I must invite grief to baptize me, for the hope of liberation is in the waters of the pain. But I have written about inviting the sacrament of grief before, and this is not about inviting grief; it’s about what to do when it has already arrived.
I lost my dear sister-in-law the spring of this past year to cancer. It happened too quickly—Christmas last year we celebrated her remission, we played games, we laughed, and we told stories of the future. In March we heard her cancer had returned. A few weeks later in April I held her hand in the hospital as she was on life support and stood next to my brother making the impossible decision to pull the plug. It felt cruelly quick, not for her sake but for ours.
I was not ready to say goodbye.
I was not ready to say goodbye, to never talk with her again. It felt like a sudden car accident, and I still feel the whiplash. At her funeral service the pastor told us to wipe the tears away knowing that she was now in heaven. I cried harder, not because she was in heaven but because she was no longer with us.
With the holiday season upon us, I acutely feel the weight of her absence.

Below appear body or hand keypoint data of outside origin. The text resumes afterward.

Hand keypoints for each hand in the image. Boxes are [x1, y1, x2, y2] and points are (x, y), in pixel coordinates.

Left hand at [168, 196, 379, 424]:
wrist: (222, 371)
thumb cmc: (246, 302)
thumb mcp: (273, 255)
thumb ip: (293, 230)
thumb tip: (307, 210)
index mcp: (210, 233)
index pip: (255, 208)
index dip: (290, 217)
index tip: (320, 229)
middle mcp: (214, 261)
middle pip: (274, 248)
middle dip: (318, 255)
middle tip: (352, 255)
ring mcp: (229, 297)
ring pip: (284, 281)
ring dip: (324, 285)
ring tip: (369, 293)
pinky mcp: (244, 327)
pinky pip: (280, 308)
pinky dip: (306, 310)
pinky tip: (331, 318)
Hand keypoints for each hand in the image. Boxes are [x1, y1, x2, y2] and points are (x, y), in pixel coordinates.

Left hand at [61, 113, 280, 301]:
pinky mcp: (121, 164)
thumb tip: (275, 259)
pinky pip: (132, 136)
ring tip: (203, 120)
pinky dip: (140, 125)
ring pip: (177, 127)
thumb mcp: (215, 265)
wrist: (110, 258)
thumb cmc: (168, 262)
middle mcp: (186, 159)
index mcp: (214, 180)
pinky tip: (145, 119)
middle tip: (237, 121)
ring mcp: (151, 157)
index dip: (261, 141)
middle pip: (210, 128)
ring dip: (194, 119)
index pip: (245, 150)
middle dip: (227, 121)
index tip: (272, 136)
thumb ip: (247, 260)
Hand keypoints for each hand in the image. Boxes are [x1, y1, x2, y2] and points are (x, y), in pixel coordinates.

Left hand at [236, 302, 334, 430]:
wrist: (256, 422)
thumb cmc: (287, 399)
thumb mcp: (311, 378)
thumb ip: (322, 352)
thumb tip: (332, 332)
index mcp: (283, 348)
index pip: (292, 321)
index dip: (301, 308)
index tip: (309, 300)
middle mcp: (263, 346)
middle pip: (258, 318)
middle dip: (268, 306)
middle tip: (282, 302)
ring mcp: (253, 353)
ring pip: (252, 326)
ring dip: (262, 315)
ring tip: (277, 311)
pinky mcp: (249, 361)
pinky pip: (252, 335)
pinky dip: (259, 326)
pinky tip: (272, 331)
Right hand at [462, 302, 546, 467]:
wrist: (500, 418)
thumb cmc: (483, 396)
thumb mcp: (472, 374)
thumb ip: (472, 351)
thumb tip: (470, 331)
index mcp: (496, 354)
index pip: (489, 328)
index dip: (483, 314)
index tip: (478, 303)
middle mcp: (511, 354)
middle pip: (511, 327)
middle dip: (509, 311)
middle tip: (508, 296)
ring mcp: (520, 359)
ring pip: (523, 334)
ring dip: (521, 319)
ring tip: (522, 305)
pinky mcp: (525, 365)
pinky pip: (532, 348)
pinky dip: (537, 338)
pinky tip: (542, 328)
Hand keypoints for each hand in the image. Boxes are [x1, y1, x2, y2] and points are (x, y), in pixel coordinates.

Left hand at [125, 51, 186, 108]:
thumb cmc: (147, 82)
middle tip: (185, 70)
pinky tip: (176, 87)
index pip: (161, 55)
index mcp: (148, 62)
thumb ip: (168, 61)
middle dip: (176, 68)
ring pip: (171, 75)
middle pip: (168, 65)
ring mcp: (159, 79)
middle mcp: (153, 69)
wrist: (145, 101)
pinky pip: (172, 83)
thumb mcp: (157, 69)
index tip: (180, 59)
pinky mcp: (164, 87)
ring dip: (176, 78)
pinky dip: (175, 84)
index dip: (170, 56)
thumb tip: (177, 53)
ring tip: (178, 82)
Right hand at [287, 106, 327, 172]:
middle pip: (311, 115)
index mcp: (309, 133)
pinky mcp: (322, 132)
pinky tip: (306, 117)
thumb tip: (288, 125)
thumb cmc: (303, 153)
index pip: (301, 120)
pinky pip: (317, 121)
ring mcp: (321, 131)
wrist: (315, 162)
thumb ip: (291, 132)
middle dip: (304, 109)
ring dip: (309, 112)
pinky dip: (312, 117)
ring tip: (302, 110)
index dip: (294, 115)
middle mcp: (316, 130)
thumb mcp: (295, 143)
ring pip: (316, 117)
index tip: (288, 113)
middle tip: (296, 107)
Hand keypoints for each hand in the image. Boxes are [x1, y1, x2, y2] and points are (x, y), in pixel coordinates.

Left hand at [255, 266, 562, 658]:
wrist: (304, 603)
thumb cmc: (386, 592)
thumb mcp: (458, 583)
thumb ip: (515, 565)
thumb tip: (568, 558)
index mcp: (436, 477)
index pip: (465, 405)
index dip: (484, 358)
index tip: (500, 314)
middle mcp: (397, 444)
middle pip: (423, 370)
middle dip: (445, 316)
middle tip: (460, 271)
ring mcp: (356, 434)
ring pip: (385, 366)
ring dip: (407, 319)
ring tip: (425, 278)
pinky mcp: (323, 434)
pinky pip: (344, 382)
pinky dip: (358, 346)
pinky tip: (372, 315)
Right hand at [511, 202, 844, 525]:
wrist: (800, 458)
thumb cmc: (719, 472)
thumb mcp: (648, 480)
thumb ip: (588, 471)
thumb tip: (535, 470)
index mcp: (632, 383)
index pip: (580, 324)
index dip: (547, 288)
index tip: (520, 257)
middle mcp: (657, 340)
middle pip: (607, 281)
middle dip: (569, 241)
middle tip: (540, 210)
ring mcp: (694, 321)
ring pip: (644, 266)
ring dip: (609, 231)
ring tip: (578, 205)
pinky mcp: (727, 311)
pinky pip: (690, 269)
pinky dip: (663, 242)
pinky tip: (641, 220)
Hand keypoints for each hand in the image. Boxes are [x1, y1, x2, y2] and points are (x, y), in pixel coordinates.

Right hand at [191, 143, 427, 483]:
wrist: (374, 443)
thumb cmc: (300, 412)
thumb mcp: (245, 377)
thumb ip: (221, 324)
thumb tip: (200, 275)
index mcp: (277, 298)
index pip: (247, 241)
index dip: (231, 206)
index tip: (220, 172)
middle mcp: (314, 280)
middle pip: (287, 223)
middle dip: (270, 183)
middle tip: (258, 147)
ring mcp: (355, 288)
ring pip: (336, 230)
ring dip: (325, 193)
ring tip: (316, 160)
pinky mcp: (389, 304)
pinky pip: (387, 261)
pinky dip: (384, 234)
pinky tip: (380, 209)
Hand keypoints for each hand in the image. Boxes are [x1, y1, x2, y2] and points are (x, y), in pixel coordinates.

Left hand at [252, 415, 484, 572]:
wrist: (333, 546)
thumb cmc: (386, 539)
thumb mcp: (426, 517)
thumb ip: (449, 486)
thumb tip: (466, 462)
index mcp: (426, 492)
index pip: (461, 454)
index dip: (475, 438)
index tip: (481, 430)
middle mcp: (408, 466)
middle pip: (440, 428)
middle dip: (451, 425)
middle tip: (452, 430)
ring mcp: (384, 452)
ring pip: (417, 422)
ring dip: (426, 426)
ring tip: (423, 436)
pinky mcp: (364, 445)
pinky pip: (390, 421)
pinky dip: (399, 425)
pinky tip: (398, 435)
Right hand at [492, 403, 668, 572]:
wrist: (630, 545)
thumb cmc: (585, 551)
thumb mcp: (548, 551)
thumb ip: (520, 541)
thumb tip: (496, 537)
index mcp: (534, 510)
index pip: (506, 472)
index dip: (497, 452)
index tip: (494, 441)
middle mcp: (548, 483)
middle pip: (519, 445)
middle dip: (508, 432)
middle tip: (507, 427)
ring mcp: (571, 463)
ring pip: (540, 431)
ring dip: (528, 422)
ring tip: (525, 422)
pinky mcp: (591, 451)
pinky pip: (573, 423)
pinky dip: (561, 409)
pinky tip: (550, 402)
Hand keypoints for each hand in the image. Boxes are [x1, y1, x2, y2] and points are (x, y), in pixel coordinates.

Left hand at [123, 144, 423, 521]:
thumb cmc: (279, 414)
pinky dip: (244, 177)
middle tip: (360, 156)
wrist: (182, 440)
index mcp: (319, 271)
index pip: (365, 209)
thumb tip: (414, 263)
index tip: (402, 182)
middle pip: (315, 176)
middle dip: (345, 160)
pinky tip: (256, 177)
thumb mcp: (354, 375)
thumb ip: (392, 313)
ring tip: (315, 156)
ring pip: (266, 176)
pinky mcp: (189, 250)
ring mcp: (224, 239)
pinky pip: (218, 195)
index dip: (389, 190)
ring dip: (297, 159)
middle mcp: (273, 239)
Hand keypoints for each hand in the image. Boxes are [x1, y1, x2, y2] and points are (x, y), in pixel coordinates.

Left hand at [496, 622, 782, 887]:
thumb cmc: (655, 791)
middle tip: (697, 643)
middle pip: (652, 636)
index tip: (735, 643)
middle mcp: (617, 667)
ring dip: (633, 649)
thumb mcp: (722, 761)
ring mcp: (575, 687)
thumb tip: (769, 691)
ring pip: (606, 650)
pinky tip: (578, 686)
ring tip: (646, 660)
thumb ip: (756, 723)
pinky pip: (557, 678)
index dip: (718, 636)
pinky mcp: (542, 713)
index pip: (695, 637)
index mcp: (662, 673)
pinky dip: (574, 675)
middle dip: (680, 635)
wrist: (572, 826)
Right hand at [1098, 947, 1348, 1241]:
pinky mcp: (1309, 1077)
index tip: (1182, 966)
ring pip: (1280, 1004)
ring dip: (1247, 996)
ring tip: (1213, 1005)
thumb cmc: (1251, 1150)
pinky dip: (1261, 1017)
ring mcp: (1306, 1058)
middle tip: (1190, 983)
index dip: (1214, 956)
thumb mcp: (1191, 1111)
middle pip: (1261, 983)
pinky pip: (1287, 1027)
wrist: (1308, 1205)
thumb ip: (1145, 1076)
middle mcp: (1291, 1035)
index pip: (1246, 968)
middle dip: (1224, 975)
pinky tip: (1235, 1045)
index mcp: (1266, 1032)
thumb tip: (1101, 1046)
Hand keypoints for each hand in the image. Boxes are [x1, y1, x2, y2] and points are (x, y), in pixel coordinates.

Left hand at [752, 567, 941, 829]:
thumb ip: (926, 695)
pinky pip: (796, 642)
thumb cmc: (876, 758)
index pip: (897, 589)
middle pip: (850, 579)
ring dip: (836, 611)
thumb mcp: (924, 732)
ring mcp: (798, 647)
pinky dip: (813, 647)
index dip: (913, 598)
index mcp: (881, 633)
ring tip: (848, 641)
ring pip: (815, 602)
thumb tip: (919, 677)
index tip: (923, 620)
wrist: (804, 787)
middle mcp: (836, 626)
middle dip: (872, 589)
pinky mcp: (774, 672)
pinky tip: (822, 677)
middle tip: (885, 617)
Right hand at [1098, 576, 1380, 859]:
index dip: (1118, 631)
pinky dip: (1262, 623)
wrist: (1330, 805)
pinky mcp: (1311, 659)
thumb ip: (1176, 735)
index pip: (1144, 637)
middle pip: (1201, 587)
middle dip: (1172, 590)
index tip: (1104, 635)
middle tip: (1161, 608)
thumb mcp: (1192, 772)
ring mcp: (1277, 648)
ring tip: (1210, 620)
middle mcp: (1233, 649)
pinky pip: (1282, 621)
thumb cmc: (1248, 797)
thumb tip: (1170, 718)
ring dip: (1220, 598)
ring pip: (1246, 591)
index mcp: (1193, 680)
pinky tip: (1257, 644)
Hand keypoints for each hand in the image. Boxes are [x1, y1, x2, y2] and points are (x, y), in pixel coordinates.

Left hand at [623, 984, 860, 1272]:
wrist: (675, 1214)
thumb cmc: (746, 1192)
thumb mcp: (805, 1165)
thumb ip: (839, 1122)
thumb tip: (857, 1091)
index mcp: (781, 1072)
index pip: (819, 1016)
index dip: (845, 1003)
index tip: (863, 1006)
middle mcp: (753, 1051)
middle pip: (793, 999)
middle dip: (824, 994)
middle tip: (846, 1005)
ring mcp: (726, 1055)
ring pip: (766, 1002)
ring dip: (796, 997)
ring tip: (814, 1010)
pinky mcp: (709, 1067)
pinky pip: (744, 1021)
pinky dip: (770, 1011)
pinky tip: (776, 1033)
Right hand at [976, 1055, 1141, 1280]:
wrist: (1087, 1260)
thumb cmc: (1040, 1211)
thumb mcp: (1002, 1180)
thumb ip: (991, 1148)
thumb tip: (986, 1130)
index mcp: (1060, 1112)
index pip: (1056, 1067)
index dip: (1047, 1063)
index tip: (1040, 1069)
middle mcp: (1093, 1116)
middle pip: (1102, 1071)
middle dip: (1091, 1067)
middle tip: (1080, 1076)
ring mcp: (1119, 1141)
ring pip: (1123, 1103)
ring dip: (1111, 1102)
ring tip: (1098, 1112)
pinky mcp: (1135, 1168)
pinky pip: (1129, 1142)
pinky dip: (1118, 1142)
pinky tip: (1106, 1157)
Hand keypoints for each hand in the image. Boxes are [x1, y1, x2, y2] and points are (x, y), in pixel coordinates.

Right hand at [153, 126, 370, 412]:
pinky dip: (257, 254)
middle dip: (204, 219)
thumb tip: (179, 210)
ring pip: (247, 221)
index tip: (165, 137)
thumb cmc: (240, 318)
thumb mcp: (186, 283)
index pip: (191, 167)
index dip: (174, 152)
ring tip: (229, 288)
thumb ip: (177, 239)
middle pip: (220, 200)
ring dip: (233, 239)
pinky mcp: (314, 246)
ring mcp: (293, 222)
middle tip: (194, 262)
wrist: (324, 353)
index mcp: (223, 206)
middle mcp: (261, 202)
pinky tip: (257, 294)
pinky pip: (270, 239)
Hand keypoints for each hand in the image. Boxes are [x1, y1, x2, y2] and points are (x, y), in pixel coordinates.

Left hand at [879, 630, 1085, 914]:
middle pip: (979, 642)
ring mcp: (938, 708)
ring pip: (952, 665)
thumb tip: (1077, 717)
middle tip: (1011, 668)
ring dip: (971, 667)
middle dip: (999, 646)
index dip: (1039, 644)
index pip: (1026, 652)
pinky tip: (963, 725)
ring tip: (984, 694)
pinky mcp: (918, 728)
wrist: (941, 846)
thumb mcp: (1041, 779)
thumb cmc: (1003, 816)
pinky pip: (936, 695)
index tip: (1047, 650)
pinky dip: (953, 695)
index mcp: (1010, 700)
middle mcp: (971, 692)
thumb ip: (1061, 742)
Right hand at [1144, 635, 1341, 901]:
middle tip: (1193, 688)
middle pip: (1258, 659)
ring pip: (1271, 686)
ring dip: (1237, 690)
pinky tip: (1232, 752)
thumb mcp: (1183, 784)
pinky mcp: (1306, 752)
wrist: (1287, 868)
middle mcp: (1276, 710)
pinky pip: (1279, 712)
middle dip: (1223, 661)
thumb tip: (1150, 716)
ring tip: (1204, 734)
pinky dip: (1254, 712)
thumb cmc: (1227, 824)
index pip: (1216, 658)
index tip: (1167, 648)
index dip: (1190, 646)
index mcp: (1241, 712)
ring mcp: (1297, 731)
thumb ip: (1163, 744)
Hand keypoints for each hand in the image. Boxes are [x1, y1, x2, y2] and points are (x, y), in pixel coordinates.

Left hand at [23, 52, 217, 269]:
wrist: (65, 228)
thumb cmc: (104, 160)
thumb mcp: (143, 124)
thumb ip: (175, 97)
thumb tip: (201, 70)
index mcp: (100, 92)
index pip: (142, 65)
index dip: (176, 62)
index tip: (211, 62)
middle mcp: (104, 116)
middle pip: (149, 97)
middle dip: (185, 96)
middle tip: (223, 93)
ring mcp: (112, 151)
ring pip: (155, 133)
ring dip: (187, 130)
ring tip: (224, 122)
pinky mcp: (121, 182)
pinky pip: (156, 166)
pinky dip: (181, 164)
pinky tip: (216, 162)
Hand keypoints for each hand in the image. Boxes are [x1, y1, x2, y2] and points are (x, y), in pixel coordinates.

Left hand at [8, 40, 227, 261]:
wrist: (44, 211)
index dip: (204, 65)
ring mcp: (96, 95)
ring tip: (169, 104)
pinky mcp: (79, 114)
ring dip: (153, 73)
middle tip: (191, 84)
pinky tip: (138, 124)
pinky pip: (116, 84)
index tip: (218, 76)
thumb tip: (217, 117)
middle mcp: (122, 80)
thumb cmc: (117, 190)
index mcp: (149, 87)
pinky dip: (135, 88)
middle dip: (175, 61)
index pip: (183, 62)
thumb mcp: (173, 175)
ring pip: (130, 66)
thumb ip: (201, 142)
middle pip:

Her laughter at my inappropriate jokes, the beauty of her heart and voice. I wanted to hear her wheeze when she laughed. We would only see each other once or twice a year as we lived across the country, so my heart feels ready to reunite this Christmas; my mind knows I will not.
I am struck by the obscenity of her death. Historically, society tells us that holidays are time for celebrating, not mourning. My reality is that this is the time that holds the most grief, because it is when her absence will be most absent. But instead of looking for external permission to feel what I feel, I must offer myself permission first; differentiation from the expectations of others is right for me and my process.
Instead of looking for external permission to feel what I feel, I must offer myself permission first.
The paradox of grief.
Does this mean to obey my own body and betray others’ expectations of me? Or betray my own heart and invite the blessings of false praise? I know the answer: the social stigma will hurt, and I am tired of pain, when all I want is to be loved and held.
I want to dance with death, to make peace with the obscene. I want to tear my clothes as the Jewish mourners, or follow the Hindu custom of shaving my head and beard as a way of marking the loss. I want to mark my body to make me feel more human. I feel this deeply, and I must again submit to what the grief requires of me. What does it mean to be good stewards of our pain?
God is here, in this aching darkness.
I am not in fear that my grief will overtake me. I have found that the more I enter it the less power it has. The more authentic I am with the sadness, despite cultural expectations, the more my soul is unrestricted. Not liberated from the grief, but liberated within the grief. Meaning, I still feel deeply sad, an ache within my heart, but the ache becomes deeply integrated with my joy.
May we all give ourselves permission to follow our mourning and allow the goodness of grief to baptize us unto new life.